→ Task brief: State how many lines in the records hold the word "pixels", giving the number and no other text.
-.-.-
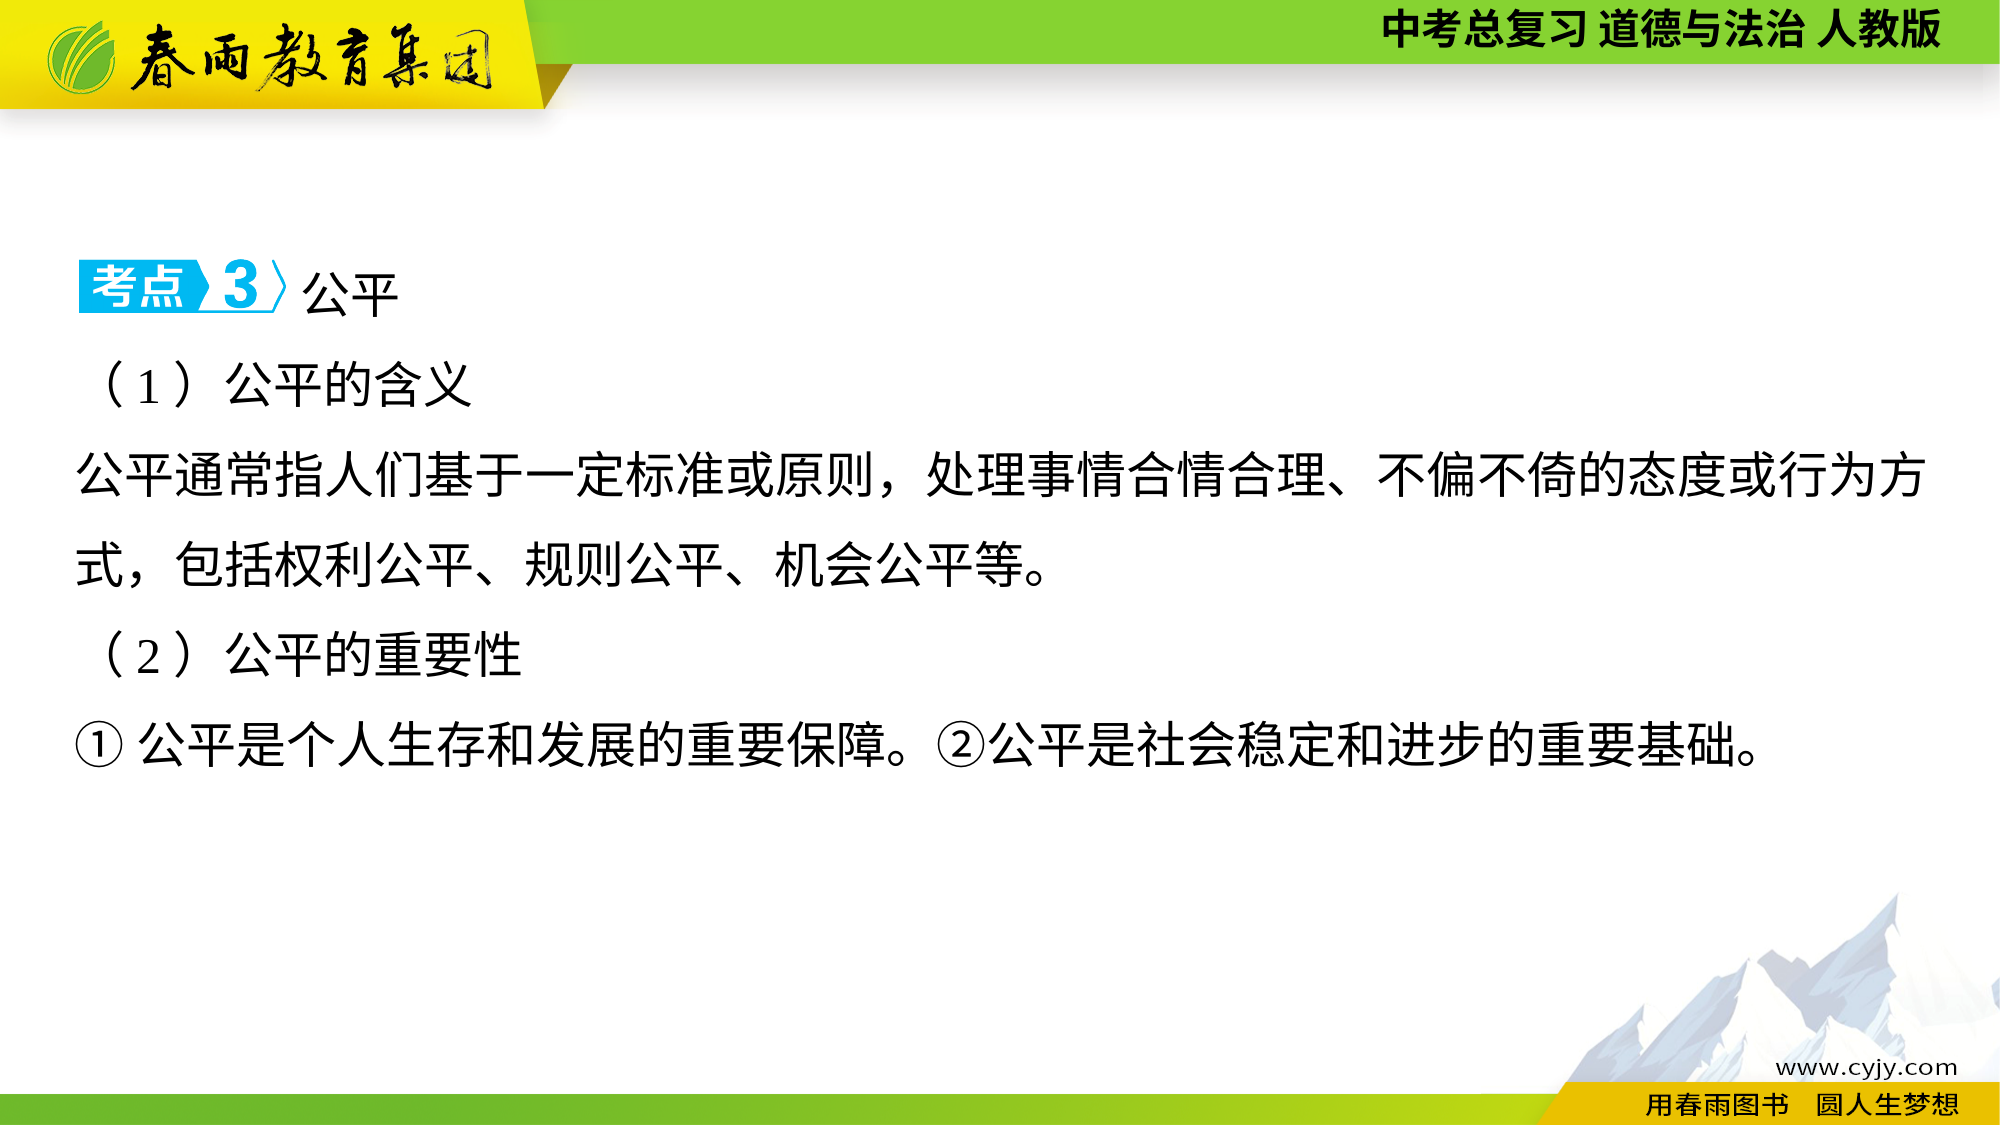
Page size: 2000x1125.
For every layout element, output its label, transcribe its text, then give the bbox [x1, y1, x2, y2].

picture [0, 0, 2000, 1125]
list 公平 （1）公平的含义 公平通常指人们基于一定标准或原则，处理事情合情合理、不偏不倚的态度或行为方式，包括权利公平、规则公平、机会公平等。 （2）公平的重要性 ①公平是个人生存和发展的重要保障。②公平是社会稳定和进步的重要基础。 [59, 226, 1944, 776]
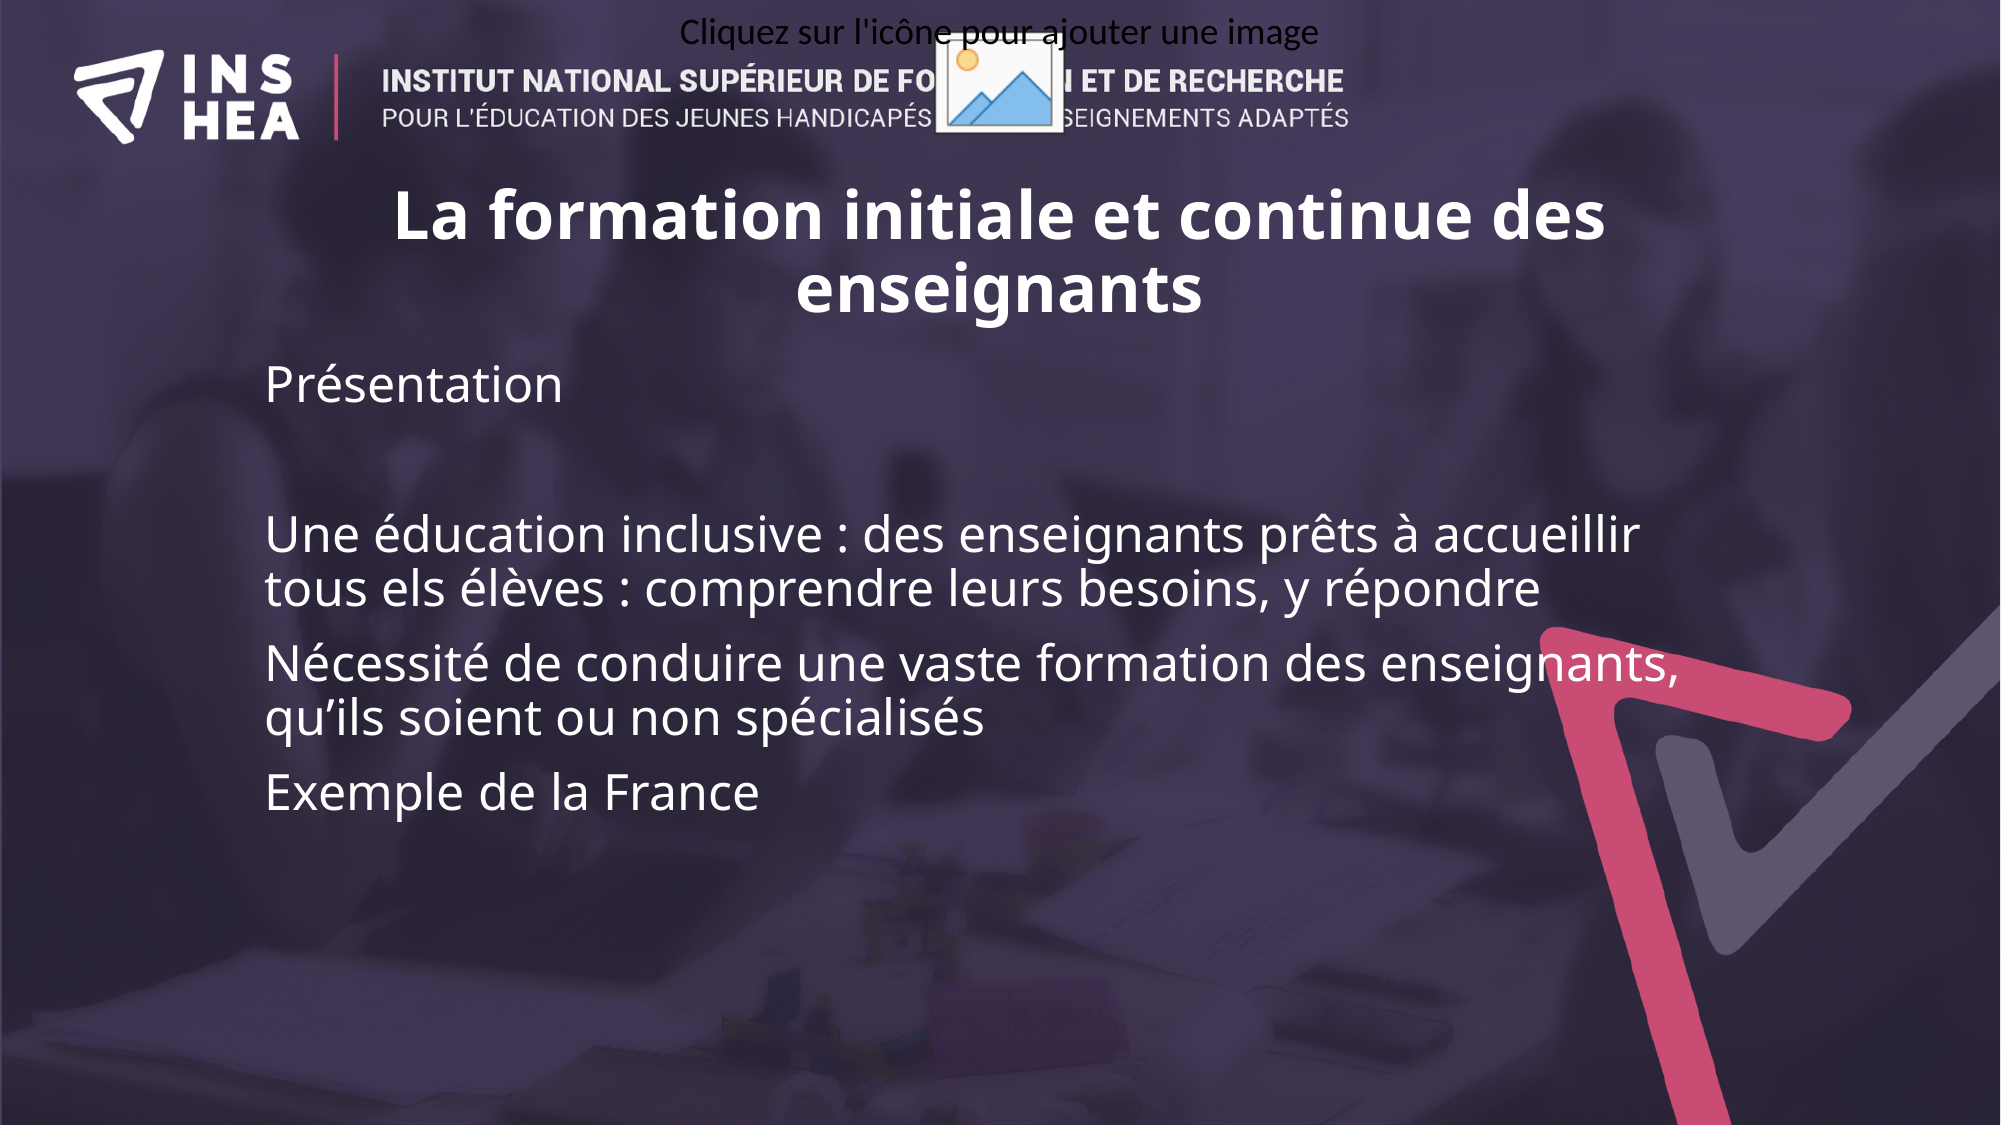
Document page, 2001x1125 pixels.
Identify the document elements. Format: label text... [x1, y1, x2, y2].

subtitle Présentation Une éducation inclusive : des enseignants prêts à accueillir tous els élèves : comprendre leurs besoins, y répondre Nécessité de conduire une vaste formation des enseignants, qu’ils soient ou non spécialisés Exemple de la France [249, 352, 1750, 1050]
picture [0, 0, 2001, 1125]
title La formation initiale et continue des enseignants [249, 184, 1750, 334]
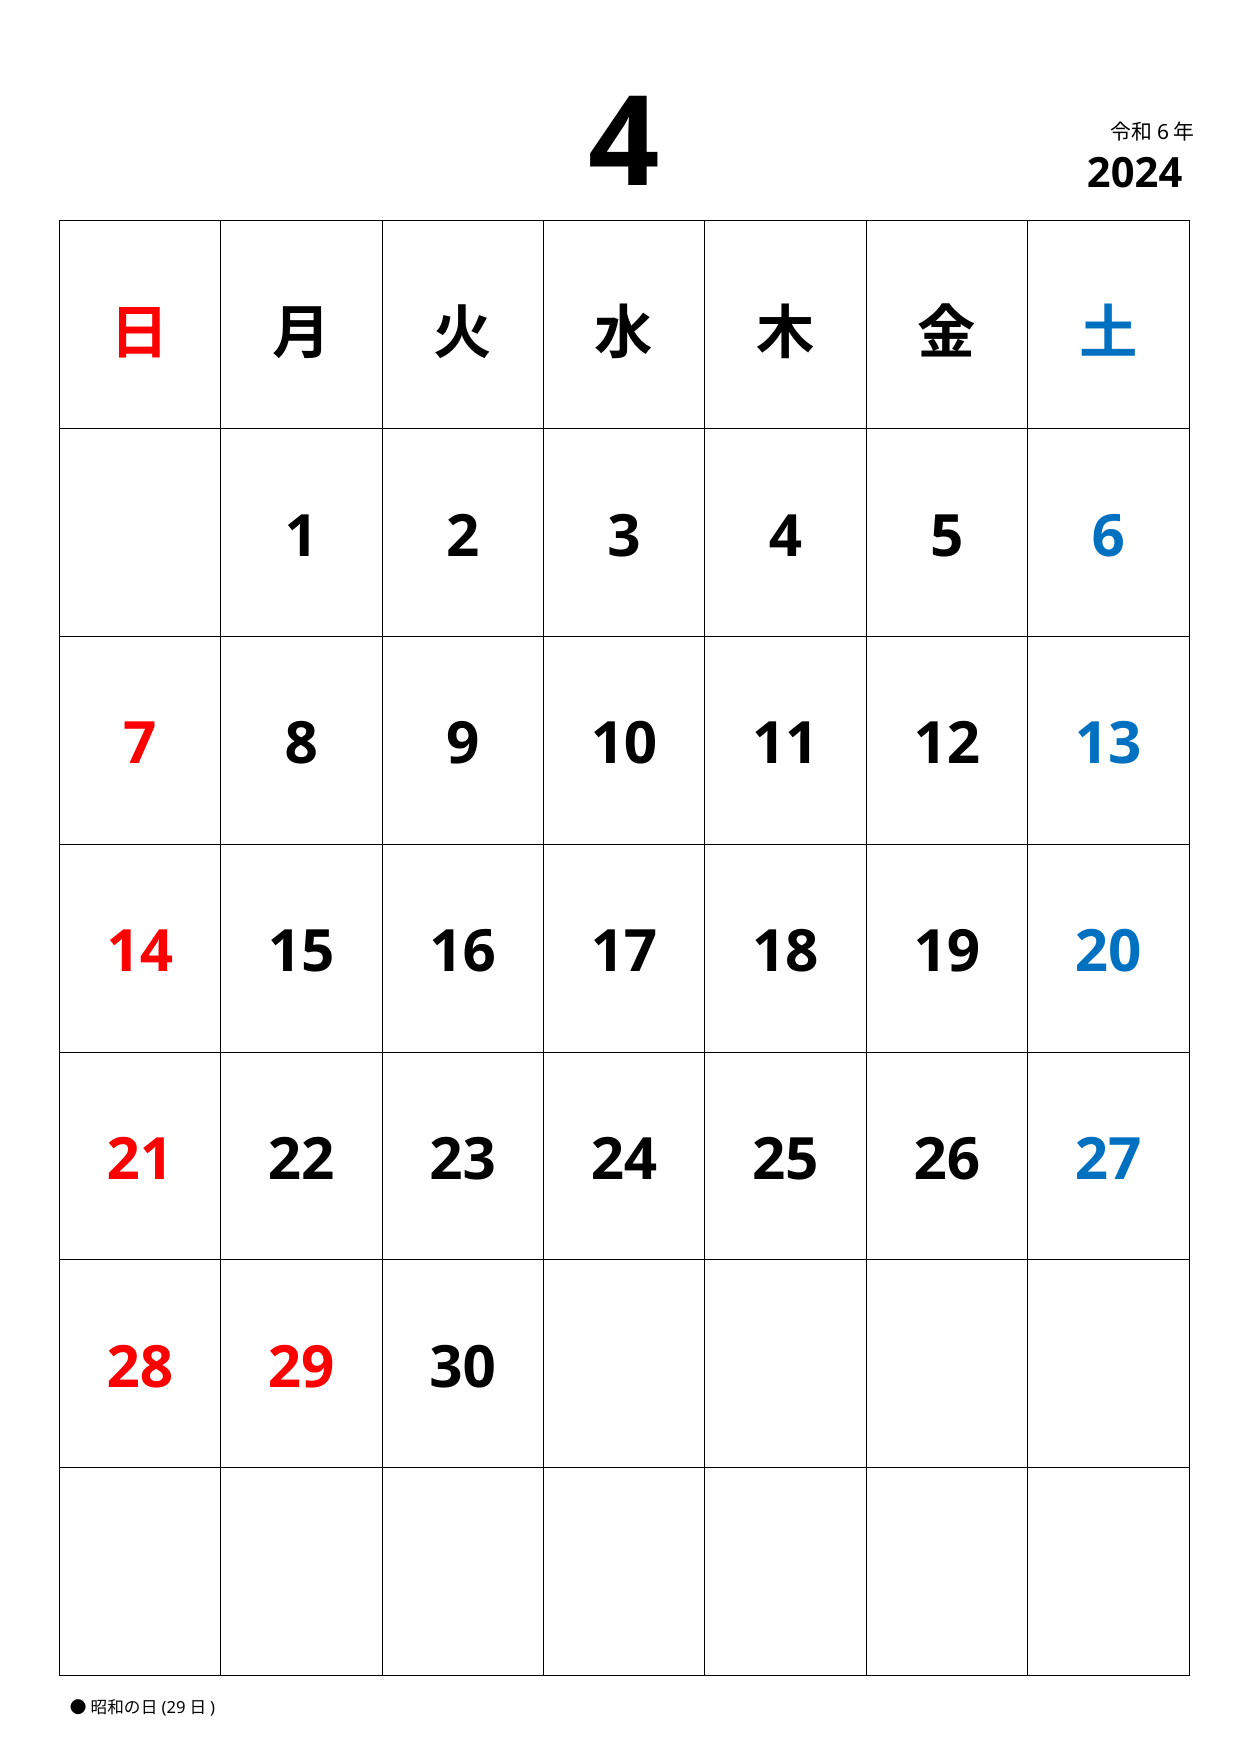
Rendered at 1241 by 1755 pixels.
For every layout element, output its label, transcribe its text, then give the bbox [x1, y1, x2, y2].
-.-.-
→ Solution to this problem: 2